Extrait du document
Il existe dans la mentalité française, franco-française hexagonale, une forme de complexe de supériorité qui voudrait que les noirs sont : soit gentils – c'est-à-dire des enfants inconséquents et donc il faut les aider à grandir -, soit des enfants instables et tout ce qu'ils racontent est nul et non avenu.

Errol Nuissier, psychologue


Dans un cas comme dans l'autre, la parole des victimes a moins de valeur, selon le thérapeute guadeloupéen, recensé parmi les experts judiciaire de la cour de cassation. C'est vrai dans la sphère politique, médiatique, mais aussi juridique, insiste-t-il, expliquant que cette difficulté supplémentaire à parler s'étend jusque devant les autorités. "Il y a un peu le sentiment que la justice - rendue par des personnes qui ne nous ressemblent pas -  ne nous concerne pas." Cependant, poursuit Errol Nuissier, cet héritage de politiques coloniales commence à évoluer dans la sphère des violences sexuelles avec, notamment, la féminisation des postes à responsabilités politiques.

L'élection ces dernières années de femmes à des mandats locaux importants change selon lui la donne car "les femmes étant des mamans, elles sont plus sensibilisées à ces questions que les hommes, quel que soit le territoire." Il cite l'élection de Josette Borel-Lincertin à la tête du Conseil départemental de Guadeloupe ou celle de la sénatrice Victoire Jasmin, toutes deux "particulièrement vigilantes" sur les questions de maltraitances envers les enfants. Mais le travail à faire reste important. En Martinique, Fabienne Sainte-Rose regrette "qu'il n'y ait, ici, dans un petit pays de 380 000 habitants, aucun homme ou femme politique qui ait pris ce problème-là à bras-le-corps".

Les poids des sociétés utramarines

Pour Errol Nuissier, les associations restent un relai local indispensable pour contourner la peur de s'exprimer : "Plus encore chez nous que dans l'Hexagone, nous avons à cœur de maintenir l'unité des familles." Le Guadeloupéen rappelle ainsi que dans les années 1990, des recherches menées aux Antilles-Guyane sur la question de la dénonciation montraient que "les femmes préféraient subir que de casser l'unité familiale. Il fallait donner une belle apparence."

Tâches à réaliser
(1) Pour chacune des affirmations suivantes, indiquez par oui ou par non si elle concorde avec l'extrait, en citant textuellement les mots qui le montrent. (a) Errol Nuissier est présenté comme psychologue. (b) Selon Fabienne Sainte-Rose, plusieurs responsables politiques de Martinique se sont emparés du problème. (c) Les recherches sur la dénonciation mentionnées ont été conduites aux Antilles-Guyane dans les années 1990.
(2) Recopiez à l'identique le passage de l'extrait qui va de « Dans un cas » jusqu'à « à responsabilités politiques. ».

Données enregistrées
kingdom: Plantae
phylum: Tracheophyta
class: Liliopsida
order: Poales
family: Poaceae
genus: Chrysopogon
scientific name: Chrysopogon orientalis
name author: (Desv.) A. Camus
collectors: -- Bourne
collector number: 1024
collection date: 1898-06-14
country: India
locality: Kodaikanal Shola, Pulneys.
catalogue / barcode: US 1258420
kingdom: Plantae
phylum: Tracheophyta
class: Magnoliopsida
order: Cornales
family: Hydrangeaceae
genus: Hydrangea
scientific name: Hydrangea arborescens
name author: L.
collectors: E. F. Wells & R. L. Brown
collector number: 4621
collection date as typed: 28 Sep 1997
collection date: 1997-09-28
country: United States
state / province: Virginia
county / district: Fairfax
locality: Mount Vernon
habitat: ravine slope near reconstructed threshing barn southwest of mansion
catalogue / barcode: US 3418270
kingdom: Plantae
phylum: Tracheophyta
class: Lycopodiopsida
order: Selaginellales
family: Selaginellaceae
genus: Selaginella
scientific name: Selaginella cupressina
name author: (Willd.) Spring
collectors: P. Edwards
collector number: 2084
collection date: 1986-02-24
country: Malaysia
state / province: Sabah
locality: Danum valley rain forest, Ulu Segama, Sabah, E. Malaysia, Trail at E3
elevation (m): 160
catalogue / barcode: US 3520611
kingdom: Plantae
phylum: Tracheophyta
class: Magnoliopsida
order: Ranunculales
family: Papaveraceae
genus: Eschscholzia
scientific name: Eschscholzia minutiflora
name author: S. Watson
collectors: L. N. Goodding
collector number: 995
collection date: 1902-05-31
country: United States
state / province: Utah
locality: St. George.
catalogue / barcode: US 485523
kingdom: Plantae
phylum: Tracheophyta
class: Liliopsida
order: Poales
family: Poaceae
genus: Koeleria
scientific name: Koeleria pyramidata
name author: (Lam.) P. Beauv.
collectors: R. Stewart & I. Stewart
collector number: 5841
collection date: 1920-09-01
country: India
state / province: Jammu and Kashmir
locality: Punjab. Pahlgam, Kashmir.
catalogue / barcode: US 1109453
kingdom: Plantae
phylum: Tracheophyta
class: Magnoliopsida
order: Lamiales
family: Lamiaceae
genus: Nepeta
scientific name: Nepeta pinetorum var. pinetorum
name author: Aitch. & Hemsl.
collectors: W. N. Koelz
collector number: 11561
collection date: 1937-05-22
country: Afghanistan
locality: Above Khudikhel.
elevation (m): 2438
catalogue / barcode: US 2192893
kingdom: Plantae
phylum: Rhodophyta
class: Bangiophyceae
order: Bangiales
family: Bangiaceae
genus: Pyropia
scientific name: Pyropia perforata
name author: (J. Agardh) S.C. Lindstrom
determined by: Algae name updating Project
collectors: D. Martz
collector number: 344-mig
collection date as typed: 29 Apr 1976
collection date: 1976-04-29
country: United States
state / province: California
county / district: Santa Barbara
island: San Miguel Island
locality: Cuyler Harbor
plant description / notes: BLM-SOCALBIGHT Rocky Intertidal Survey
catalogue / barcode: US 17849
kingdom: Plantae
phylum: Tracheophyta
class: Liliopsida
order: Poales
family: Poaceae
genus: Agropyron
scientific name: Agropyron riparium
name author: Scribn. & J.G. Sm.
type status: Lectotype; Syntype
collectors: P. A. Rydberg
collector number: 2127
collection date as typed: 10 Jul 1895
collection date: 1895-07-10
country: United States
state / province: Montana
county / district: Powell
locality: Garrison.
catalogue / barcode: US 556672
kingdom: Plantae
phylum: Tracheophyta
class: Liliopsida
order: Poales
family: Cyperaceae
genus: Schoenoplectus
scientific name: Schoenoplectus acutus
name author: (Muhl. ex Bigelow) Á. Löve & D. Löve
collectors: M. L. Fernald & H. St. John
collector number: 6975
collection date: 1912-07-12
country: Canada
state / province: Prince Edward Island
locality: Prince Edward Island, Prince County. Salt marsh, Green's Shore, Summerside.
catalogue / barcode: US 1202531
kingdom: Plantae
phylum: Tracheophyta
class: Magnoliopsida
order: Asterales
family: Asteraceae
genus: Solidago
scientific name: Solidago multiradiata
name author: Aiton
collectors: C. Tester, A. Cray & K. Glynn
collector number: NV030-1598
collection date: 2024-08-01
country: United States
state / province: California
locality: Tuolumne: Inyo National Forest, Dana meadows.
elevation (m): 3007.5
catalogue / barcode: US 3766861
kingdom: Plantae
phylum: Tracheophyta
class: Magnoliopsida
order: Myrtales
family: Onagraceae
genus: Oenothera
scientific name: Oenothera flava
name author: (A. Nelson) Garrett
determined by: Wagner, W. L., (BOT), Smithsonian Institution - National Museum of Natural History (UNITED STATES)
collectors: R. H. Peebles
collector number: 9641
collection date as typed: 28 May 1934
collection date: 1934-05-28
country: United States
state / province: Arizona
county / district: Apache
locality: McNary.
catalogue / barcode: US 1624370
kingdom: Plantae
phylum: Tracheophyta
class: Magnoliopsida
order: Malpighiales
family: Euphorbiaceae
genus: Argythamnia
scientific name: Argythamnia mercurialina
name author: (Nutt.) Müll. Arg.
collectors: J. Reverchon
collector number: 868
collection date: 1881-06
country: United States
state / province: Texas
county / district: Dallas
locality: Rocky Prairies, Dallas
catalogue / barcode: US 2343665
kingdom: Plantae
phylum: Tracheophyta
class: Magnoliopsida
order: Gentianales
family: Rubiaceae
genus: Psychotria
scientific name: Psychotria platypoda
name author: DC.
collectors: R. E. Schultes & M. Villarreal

Réponses dans l'ordre
(1)
(a) Oui : « Errol Nuissier, psychologue »
(b) Non : « aucun homme ou femme politique qui ait pris ce problème-là à bras-le-corps »
(c) Oui : « dans les années 1990, des recherches menées aux Antilles-Guyane sur la question de la dénonciation »

(2)
Dans un cas comme dans l'autre, la parole des victimes a moins de valeur, selon le thérapeute guadeloupéen, recensé parmi les experts judiciaire de la cour de cassation. C'est vrai dans la sphère politique, médiatique, mais aussi juridique, insiste-t-il, expliquant que cette difficulté supplémentaire à parler s'étend jusque devant les autorités. "Il y a un peu le sentiment que la justice - rendue par des personnes qui ne nous ressemblent pas -  ne nous concerne pas." Cependant, poursuit Errol Nuissier, cet héritage de politiques coloniales commence à évoluer dans la sphère des violences sexuelles avec, notamment, la féminisation des postes à responsabilités politiques.